*Things to do*:
- a) Please return the passage of the Halifax landfill article between "That unanticipated $85-million" and "in his fury.", inclusive.
- b) In the Halifax landfill article, who called the province's legislation an unprecedented bit of "political theatre"?
- c) Extend the Halifax landfill article past its final sentence.

*Provided text*:
● ● ●

But the new bill takes any future flexibility in that arrangement out of the hands of the municipality. Should the 140,000 50,000 tonnes of garbage annually hauled to Otter Lake increase—and it easily could if the cost to ship ICI waste outside the city goes above the landfill’s tipping fees—then Halifax will need to start planning for a new landfill in the next 18 years instead of the next 40. [Ken Donnelly helpfully points out the tonnage is now 50,000 annually without ICI waste, not the 140,000 it used to be, which is what I originally wrote. —JB]

That unanticipated $85-million cost comes as a result of the province reaching down to impose legislation on a single municipality, something Halifax South Downtown councillor Waye Mason called an unprecedented bit of "political theatre." He wasn’t alone in his fury. 


“Are the residents of HRM so special that we require greater regulation around solid waste than any other municipality in the province?” asked Jennifer Watts.

“Quite frankly, it is a very, very sad day, as it relates to the quote-unquote partnership we’re supposed to have with the province of Nova Scotia,” said Bill Karsten.

● ● ●

*Given records*:
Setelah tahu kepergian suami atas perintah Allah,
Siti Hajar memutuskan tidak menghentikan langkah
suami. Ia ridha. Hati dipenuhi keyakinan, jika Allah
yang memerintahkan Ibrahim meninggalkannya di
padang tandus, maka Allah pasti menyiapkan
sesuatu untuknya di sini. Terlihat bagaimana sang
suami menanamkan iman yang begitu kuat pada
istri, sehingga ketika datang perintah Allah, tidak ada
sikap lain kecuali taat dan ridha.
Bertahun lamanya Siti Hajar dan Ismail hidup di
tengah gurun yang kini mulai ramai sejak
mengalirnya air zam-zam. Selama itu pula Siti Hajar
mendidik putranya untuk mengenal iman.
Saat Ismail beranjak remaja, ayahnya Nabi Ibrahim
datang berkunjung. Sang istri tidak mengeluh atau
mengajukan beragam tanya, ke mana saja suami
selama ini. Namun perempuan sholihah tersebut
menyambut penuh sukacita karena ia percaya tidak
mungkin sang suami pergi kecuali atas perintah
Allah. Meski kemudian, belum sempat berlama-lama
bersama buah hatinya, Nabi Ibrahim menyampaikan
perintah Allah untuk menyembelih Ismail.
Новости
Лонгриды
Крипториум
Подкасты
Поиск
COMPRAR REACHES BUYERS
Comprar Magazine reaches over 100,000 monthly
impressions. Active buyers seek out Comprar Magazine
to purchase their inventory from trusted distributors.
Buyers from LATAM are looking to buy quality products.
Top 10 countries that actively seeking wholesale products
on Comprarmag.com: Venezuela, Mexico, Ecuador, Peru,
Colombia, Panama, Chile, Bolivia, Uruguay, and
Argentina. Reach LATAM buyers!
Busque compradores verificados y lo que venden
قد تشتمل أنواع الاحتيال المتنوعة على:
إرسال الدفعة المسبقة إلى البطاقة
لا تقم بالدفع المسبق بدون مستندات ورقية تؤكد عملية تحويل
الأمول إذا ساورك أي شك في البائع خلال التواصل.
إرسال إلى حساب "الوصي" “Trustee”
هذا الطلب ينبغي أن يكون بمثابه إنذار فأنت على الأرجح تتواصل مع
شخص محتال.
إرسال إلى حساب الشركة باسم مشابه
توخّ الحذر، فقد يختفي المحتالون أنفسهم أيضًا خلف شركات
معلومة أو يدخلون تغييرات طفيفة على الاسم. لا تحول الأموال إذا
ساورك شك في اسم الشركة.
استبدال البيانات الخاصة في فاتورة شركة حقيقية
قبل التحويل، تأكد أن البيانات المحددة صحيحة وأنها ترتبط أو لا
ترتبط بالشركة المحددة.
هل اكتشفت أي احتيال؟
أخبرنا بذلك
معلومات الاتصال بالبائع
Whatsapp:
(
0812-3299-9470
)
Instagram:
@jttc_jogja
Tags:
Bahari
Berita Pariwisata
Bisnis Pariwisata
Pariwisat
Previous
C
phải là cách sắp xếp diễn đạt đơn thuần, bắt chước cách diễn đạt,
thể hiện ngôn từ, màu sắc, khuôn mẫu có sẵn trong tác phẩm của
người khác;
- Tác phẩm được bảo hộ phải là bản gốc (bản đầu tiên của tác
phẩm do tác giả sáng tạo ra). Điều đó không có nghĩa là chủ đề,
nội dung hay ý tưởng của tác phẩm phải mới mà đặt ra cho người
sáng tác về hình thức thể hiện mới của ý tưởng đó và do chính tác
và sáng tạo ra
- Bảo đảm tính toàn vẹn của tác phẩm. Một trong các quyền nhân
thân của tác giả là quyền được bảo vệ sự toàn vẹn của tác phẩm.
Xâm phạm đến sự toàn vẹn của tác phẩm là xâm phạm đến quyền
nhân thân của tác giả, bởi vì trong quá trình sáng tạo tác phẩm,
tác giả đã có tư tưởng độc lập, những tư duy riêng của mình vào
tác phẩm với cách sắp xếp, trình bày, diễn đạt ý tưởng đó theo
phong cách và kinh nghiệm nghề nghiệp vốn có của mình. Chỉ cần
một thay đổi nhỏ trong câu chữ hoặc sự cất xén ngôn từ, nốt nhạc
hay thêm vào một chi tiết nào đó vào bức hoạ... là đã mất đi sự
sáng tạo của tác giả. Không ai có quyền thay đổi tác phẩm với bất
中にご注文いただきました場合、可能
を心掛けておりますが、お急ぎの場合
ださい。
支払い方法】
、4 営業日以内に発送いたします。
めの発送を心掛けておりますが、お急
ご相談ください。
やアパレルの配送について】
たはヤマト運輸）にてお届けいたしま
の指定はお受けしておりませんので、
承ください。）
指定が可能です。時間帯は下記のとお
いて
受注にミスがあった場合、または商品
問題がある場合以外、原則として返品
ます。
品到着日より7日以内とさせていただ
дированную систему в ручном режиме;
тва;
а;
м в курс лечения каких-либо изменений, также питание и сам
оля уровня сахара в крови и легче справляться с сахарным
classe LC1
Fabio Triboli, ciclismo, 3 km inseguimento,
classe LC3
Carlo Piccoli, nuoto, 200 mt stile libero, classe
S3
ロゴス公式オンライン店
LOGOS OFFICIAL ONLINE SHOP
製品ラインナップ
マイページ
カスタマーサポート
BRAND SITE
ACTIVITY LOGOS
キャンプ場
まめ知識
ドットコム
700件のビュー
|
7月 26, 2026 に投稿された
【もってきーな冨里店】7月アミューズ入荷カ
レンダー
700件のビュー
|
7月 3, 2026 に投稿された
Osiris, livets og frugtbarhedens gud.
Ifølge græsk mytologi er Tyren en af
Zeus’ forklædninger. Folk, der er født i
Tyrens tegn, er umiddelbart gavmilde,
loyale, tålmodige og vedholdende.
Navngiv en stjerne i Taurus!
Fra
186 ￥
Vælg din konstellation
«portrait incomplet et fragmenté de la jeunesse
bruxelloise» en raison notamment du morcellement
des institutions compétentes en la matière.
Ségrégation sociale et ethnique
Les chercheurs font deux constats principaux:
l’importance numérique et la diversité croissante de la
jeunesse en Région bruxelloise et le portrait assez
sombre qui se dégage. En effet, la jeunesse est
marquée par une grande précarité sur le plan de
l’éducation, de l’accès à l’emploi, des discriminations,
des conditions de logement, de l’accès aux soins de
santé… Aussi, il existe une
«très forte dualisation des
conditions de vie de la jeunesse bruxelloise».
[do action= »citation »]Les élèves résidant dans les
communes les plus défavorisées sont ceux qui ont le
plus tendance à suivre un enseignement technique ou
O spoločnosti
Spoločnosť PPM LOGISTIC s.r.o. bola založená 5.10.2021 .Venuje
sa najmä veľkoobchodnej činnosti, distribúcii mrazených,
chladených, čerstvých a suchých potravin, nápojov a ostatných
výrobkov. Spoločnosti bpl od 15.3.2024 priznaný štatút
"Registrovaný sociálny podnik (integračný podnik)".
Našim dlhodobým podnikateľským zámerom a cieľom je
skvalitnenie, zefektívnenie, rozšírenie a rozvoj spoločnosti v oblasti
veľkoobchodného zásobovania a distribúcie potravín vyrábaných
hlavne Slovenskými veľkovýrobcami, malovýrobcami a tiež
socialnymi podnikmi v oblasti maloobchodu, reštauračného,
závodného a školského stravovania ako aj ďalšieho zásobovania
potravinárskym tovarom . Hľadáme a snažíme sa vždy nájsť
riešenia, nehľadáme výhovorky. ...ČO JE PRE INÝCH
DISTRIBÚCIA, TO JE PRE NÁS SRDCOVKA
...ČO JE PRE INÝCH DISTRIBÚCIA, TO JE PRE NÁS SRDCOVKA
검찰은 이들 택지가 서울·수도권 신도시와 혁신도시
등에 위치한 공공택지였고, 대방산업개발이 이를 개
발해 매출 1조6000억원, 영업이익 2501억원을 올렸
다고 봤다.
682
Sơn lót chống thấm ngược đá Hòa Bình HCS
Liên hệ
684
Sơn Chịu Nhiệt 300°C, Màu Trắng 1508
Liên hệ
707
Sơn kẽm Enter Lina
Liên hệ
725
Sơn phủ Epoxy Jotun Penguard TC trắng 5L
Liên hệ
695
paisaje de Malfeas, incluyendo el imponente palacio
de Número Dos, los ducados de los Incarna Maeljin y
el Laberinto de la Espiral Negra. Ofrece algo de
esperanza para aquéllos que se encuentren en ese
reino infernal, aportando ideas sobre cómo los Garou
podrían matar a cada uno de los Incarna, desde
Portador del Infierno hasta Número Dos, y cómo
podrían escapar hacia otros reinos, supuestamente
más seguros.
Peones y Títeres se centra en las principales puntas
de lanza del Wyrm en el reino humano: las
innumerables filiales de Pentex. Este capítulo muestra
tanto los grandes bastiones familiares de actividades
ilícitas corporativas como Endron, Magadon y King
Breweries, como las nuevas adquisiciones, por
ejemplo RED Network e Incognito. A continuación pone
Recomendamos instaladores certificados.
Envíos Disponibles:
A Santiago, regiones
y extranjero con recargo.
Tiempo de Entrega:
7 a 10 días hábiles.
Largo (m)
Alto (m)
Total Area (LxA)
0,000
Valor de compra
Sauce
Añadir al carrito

● ● ●

*Answers by item number*:
- a)
That unanticipated $85-million cost comes as a result of the province reaching down to impose legislation on a single municipality, something Halifax South Downtown councillor Waye Mason called an unprecedented bit of "political theatre." He wasn’t alone in his fury.

- b) Waye Mason, the Halifax South Downtown councillor.

- c)
“If you ask me, this piece of legislation is overkill,” said David Hendsbee, himself a former MLA. “If you ask me, we were blindsided.”

Reg Rankin stood up for his son and downplayed the concerns of his fellow councillors by saying the province was doing what was best for the public by preserving the municipality’s current Otter Lake policies.

“Let resolutions now converge into law,” Rankin said. “They’re not saying anything more than the resolution, but they’re putting it in law.”

Council eventually passed a motion to send a strongly-worded letter to Nova Scotia's Liberal government on the lack of a consultation process, and the financial and solid waste policy implication of Bill 176.

The motion passed 15-2, with only Rankin and Adams voting against.